US President Joseph Biden said during his appearance Wednesday at the United Nations General Assembly (UNGA) that Russian leader Vladimir Putin's attitudes challenged Ukraine's very right to exist.
“This war is about extinguishing Ukraine’s right to exist as a state, plain and simple, and [Ukrainians’] right to exist as a people,” Biden said. “Wherever you are, wherever you live, whatever you believe, that should make your blood run cold,” Biden underlined.
Putin claims that he had to act because Russia was being threatened. Nobody threatened Russia. Nobody but Russia was the one who sought the conflict, Biden also pointed out while insisting Washington wanted the conflict to end on “just terms.”
“The United States wants this war to end on just terms, on terms we’re all signed up for – that you cannot seize a nation’s territory by force,” he said just hours after Putin announced a partial military mobilization after major setbacks in recent weeks, as Ukrainian forces backed by western weaponry recaptured numerous territories on the eastern front.
In his second appearance before UNGA as president, Biden also highlighted that Putin had violated the UN Charter when it invaded its neighbor in February.
Biden also called for reforms to the UN Security Council (UNSC) to address current global challenges. He spoke in favor of increasing the number of countries represented in the body which has five permanent members with veto power – China, France, Russia, the United Kingdom, and the US – and 10 rotating states elected every two years. “We have long supported permanent seats for countries in Africa, Latin America, and the Caribbean,” Biden told UNGA.
“Members of the UN Security Council, including the United States, should consistently uphold and defend the UN Charter and refrain from the use of the veto except in rare, extraordinary situations to ensure that the council remains credible and effective,” Biden insisted.
The US President also said Washington wanted to avoid a military confrontation with Chine: “Let me be direct about the competition between the United States and China as we manage shifting geopolitical trends: The United States will conduct itself as a reasonable leader,” he stressed.
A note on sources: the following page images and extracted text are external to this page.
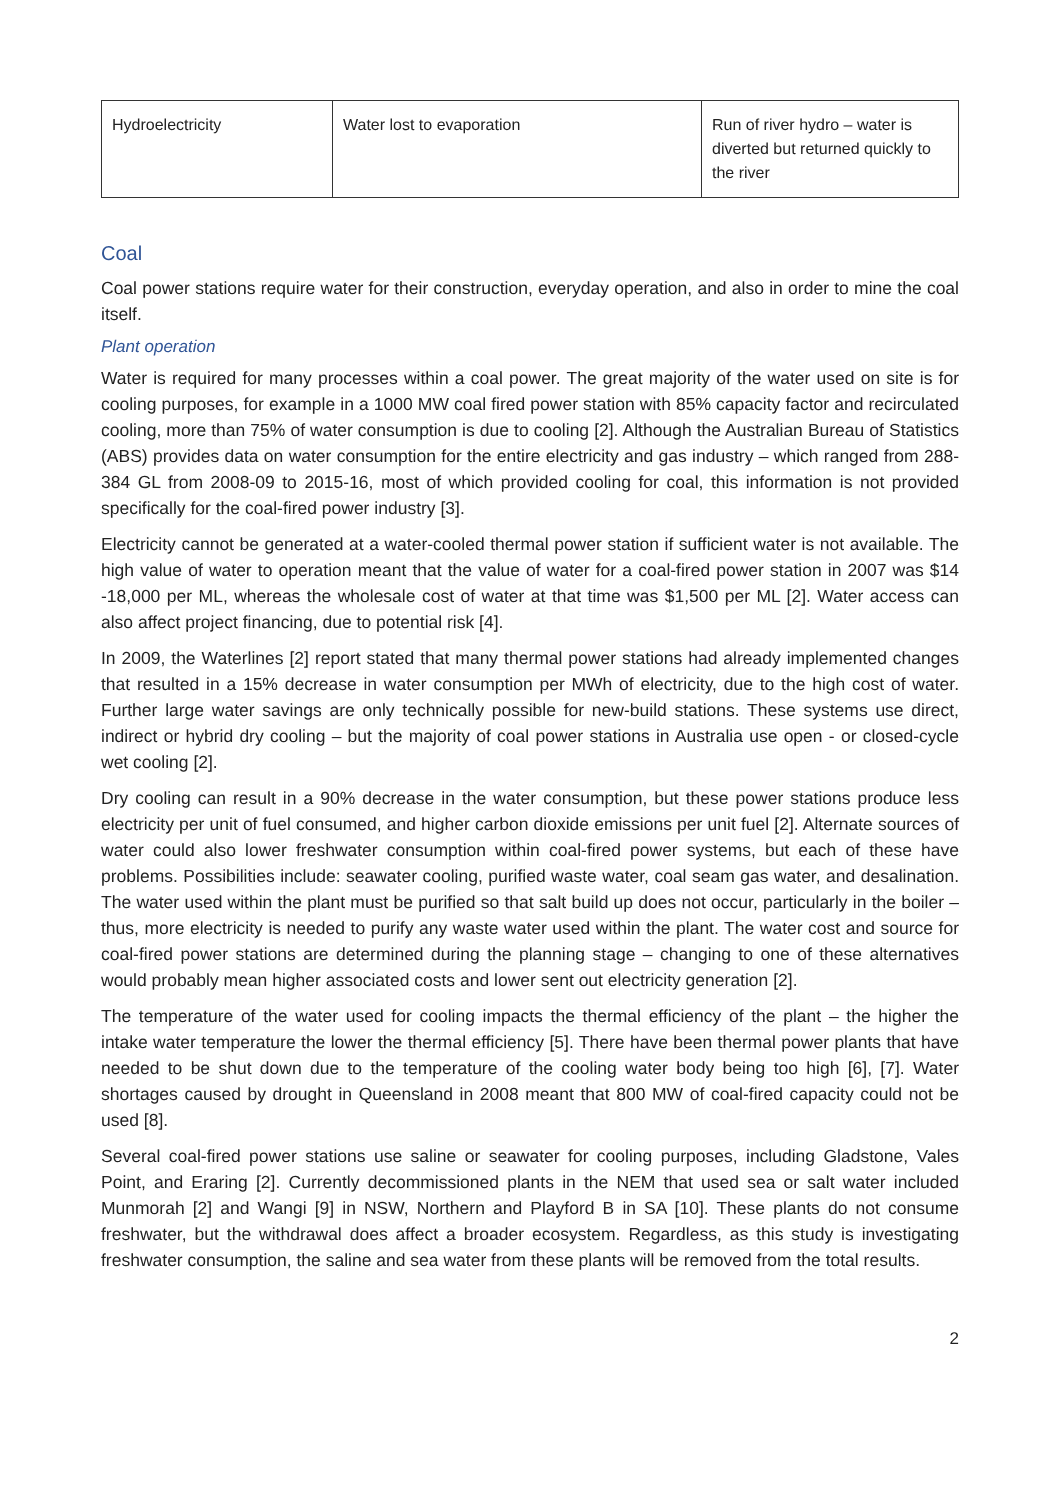| Hydroelectricity | Water lost to evaporation | Run of river hydro – water is diverted but returned quickly to the river |
Coal
Coal power stations require water for their construction, everyday operation, and also in order to mine the coal itself.
Plant operation
Water is required for many processes within a coal power. The great majority of the water used on site is for cooling purposes, for example in a 1000 MW coal fired power station with 85% capacity factor and recirculated cooling, more than 75% of water consumption is due to cooling [2]. Although the Australian Bureau of Statistics (ABS) provides data on water consumption for the entire electricity and gas industry – which ranged from 288-384 GL from 2008-09 to 2015-16, most of which provided cooling for coal, this information is not provided specifically for the coal-fired power industry [3].
Electricity cannot be generated at a water-cooled thermal power station if sufficient water is not available. The high value of water to operation meant that the value of water for a coal-fired power station in 2007 was $14 -18,000 per ML, whereas the wholesale cost of water at that time was $1,500 per ML [2]. Water access can also affect project financing, due to potential risk [4].
In 2009, the Waterlines [2] report stated that many thermal power stations had already implemented changes that resulted in a 15% decrease in water consumption per MWh of electricity, due to the high cost of water. Further large water savings are only technically possible for new-build stations. These systems use direct, indirect or hybrid dry cooling – but the majority of coal power stations in Australia use open - or closed-cycle wet cooling [2].
Dry cooling can result in a 90% decrease in the water consumption, but these power stations produce less electricity per unit of fuel consumed, and higher carbon dioxide emissions per unit fuel [2]. Alternate sources of water could also lower freshwater consumption within coal-fired power systems, but each of these have problems. Possibilities include: seawater cooling, purified waste water, coal seam gas water, and desalination. The water used within the plant must be purified so that salt build up does not occur, particularly in the boiler – thus, more electricity is needed to purify any waste water used within the plant. The water cost and source for coal-fired power stations are determined during the planning stage – changing to one of these alternatives would probably mean higher associated costs and lower sent out electricity generation [2].
The temperature of the water used for cooling impacts the thermal efficiency of the plant – the higher the intake water temperature the lower the thermal efficiency [5]. There have been thermal power plants that have needed to be shut down due to the temperature of the cooling water body being too high [6], [7]. Water shortages caused by drought in Queensland in 2008 meant that 800 MW of coal-fired capacity could not be used [8].
Several coal-fired power stations use saline or seawater for cooling purposes, including Gladstone, Vales Point, and Eraring [2]. Currently decommissioned plants in the NEM that used sea or salt water included Munmorah [2] and Wangi [9] in NSW, Northern and Playford B in SA [10]. These plants do not consume freshwater, but the withdrawal does affect a broader ecosystem. Regardless, as this study is investigating freshwater consumption, the saline and sea water from these plants will be removed from the total results.
2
“We do not seek conflict. We do not seek a cold war. We do not ask any nation to choose between the United States or any other partner,” Biden also pointed out as tension grows around Taiwan
Regarding the Middle East, Biden reiterated that the United States is committed to Israel’s security and sees a negotiated, two-state solution as the best option to end the conflict with Palestine, which many find unattainable due to the prevalence of Israel settlements in occupied territory that would allow Israel to maintain the status quo.
Biden also said his administration would stand against Iran having nuclear weapons as numerous negotiations have failed to revive the 2015 deal formally known as the Joint Comprehensive Plan of Action (JCPOA). “While the United States is prepared for a mutual return to the Joint Comprehensive Plan of Action if Iran steps up to its obligations, the United States is clear: We will not allow Iran to acquire nuclear weapons,” Biden said while endorsing Iranians opposing their government after the death of a woman in police custody for protesting against face-covering mandates.
“Today, we stand with the brave citizens and the brave women of Iran who right now are demonstrating to secure their basic rights,” Biden said.